(Assigned task) Where a line of the material contains the string "changes", copy that line.

**** Exercise data ****

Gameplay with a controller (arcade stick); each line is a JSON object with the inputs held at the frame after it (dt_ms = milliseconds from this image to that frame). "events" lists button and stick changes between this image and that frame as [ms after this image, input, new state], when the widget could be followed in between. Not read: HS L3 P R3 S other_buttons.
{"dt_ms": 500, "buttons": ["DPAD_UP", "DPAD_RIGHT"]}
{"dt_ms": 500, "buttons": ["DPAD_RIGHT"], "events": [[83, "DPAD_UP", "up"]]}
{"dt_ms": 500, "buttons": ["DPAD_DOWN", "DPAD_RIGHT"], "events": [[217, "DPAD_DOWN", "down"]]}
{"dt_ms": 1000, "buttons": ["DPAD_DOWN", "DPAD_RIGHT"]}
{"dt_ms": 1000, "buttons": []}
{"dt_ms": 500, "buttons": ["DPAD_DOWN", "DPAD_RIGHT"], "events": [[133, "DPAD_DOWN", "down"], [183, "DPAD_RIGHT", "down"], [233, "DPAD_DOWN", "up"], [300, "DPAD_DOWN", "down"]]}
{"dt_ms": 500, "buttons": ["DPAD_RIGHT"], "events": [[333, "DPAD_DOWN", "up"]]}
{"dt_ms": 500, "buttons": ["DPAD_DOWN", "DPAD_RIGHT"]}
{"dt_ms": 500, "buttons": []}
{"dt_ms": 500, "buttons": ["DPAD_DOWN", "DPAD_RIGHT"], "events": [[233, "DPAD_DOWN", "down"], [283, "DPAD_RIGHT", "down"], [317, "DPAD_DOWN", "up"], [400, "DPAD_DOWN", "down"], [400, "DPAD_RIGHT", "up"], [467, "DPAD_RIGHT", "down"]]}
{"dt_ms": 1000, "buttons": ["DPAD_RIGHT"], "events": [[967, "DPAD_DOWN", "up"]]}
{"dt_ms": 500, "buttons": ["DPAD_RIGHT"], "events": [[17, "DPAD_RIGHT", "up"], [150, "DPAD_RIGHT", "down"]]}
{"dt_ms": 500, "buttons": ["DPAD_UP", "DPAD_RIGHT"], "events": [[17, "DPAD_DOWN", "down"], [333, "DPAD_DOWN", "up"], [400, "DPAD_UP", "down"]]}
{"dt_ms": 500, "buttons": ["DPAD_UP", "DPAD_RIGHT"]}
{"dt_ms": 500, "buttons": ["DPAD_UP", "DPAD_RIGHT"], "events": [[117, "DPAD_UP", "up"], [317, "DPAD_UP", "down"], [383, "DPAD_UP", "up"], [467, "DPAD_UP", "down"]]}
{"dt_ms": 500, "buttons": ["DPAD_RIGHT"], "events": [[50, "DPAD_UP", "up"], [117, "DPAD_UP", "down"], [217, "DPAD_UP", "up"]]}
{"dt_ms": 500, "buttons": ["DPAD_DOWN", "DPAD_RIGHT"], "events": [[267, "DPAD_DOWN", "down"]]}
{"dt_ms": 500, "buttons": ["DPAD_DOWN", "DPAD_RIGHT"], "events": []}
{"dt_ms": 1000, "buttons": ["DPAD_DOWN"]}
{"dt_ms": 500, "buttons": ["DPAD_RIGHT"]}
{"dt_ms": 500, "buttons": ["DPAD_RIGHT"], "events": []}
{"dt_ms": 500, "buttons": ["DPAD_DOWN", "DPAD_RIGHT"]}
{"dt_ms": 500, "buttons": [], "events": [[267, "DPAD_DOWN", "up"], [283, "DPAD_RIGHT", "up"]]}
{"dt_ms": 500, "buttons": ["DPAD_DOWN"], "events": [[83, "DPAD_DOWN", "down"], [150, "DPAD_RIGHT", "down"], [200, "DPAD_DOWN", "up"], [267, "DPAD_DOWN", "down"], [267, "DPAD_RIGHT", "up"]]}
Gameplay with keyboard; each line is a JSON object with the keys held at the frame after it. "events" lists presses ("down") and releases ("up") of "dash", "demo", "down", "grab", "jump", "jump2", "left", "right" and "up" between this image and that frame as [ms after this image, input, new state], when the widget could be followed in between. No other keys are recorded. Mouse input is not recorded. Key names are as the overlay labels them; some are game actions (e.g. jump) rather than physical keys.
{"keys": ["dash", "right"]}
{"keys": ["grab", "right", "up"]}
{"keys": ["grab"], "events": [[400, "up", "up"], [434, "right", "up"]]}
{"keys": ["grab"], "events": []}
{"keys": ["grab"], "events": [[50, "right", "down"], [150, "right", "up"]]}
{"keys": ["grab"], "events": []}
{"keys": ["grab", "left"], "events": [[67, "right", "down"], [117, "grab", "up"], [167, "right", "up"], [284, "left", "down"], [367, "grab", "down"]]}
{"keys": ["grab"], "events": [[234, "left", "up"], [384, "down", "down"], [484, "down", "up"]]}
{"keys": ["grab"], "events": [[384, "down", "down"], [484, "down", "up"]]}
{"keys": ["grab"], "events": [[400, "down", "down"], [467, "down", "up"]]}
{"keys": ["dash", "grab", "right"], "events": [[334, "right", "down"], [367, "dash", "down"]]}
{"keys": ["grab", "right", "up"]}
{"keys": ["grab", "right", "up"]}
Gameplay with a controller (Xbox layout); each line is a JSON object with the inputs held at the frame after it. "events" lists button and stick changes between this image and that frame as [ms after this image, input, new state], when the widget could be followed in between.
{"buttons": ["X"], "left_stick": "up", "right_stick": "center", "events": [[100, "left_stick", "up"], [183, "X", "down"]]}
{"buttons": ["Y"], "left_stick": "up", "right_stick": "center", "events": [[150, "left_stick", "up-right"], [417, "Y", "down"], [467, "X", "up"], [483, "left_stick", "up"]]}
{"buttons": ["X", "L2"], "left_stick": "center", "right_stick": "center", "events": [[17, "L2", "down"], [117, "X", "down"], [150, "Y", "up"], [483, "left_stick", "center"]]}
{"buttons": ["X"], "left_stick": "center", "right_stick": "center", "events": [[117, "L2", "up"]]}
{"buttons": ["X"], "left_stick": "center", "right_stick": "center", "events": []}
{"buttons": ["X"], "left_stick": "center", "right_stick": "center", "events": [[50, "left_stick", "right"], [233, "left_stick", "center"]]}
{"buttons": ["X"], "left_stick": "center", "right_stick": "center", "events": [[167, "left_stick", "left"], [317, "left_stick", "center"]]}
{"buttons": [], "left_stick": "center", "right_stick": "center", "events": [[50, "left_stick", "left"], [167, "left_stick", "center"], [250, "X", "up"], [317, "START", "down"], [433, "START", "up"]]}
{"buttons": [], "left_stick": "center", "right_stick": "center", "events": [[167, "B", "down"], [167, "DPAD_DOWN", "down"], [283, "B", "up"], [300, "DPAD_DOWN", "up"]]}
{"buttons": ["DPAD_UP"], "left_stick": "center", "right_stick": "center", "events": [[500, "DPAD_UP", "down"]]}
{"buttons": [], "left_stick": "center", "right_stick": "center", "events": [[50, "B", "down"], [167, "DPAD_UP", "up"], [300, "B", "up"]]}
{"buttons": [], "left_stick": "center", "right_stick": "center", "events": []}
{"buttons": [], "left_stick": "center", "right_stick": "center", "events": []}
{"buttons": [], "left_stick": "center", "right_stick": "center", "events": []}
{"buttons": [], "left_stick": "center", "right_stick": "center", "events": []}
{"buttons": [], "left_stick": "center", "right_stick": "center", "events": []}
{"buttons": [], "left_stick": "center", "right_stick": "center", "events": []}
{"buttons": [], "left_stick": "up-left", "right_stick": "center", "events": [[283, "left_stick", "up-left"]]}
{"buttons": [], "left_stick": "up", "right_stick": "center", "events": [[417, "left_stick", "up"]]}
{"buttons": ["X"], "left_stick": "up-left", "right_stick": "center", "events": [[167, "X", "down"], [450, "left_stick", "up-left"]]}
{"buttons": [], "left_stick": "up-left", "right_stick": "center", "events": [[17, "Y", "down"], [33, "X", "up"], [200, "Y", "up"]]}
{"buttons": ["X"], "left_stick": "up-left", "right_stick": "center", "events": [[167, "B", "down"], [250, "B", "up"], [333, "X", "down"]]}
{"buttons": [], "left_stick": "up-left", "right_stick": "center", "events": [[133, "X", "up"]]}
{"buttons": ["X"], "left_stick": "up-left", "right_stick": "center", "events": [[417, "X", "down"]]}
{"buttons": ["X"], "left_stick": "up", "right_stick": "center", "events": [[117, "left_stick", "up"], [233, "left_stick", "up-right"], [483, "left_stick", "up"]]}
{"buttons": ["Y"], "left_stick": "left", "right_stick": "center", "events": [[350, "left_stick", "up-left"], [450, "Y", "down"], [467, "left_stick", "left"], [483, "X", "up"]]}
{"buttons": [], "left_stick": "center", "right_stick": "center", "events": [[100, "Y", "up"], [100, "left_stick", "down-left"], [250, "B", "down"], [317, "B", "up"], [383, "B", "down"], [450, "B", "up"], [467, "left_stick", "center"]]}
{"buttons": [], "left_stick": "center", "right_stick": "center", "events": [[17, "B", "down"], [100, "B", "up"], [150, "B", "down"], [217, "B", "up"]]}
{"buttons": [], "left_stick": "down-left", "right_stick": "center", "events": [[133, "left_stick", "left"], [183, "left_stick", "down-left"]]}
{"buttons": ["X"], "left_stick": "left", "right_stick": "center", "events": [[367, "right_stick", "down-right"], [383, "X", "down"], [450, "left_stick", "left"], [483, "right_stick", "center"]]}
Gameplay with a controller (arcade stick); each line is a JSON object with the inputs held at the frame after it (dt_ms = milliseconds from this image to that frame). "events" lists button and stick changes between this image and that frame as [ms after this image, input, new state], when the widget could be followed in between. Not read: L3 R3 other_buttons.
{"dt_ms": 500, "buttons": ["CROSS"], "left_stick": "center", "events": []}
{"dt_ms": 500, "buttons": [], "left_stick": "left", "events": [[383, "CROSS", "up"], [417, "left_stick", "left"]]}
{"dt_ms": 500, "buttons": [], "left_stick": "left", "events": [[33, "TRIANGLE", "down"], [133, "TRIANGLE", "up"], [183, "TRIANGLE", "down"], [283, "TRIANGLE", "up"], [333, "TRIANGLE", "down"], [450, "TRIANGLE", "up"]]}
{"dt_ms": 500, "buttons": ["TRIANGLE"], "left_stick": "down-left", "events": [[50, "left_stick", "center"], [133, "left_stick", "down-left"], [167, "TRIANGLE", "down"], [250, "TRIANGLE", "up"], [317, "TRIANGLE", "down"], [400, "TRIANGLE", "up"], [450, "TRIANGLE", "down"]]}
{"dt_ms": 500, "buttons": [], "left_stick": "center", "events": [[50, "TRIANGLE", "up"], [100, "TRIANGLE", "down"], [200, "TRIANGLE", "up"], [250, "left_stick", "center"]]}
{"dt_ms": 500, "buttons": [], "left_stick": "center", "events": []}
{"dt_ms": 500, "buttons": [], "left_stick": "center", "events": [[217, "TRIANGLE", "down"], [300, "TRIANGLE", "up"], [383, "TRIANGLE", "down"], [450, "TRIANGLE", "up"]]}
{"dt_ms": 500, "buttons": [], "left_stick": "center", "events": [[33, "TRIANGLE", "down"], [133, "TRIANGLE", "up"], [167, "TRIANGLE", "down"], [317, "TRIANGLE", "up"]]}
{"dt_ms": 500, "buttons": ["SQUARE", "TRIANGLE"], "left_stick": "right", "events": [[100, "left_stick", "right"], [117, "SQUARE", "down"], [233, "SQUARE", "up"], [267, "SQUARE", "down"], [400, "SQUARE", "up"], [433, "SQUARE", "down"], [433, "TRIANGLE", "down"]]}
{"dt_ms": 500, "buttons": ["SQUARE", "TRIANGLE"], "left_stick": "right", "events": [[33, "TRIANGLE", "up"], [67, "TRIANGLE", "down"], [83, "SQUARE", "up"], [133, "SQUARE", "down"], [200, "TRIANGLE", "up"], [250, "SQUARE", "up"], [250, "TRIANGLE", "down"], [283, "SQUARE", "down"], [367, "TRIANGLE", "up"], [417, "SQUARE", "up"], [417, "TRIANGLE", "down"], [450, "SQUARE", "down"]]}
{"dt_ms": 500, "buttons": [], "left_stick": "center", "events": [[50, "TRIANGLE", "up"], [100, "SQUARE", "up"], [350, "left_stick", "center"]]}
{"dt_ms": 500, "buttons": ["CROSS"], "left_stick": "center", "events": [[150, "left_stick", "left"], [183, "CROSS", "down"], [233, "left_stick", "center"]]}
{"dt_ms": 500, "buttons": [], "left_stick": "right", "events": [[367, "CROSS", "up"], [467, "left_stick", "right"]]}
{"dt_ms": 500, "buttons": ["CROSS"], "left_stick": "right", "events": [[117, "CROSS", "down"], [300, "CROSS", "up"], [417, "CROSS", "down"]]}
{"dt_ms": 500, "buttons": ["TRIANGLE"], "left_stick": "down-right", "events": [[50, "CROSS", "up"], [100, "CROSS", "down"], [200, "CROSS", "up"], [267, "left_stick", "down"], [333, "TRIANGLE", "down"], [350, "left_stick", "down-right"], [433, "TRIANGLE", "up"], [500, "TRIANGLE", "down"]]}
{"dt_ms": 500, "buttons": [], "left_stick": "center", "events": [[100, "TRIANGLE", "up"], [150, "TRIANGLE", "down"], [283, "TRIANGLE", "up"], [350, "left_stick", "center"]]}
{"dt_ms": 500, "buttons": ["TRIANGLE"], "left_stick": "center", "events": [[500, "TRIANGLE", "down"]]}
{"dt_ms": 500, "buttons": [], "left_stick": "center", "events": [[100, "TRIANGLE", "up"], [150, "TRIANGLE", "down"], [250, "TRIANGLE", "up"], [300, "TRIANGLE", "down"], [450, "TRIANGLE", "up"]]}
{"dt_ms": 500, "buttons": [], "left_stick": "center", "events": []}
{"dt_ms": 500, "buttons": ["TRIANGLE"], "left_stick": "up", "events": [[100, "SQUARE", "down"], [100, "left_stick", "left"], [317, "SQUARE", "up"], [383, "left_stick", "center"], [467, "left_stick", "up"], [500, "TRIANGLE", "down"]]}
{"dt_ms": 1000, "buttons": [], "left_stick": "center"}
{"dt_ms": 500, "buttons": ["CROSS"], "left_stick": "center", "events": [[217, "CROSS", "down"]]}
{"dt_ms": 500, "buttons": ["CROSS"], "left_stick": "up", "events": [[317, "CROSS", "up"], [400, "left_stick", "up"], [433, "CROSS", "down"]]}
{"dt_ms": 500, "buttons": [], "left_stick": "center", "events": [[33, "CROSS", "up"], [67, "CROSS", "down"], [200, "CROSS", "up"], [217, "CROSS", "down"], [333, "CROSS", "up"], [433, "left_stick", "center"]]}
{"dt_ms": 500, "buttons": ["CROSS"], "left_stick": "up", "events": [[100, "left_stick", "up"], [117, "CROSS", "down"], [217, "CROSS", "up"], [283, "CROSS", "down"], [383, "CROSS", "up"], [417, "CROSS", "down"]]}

****

(Written answer)
Gameplay with a controller (arcade stick); each line is a JSON object with the inputs held at the frame after it (dt_ms = milliseconds from this image to that frame). "events" lists button and stick changes between this image and that frame as [ms after this image, input, new state], when the widget could be followed in between. Not read: HS L3 P R3 S other_buttons.
Gameplay with a controller (Xbox layout); each line is a JSON object with the inputs held at the frame after it. "events" lists button and stick changes between this image and that frame as [ms after this image, input, new state], when the widget could be followed in between.
Gameplay with a controller (arcade stick); each line is a JSON object with the inputs held at the frame after it (dt_ms = milliseconds from this image to that frame). "events" lists button and stick changes between this image and that frame as [ms after this image, input, new state], when the widget could be followed in between. Not read: L3 R3 other_buttons.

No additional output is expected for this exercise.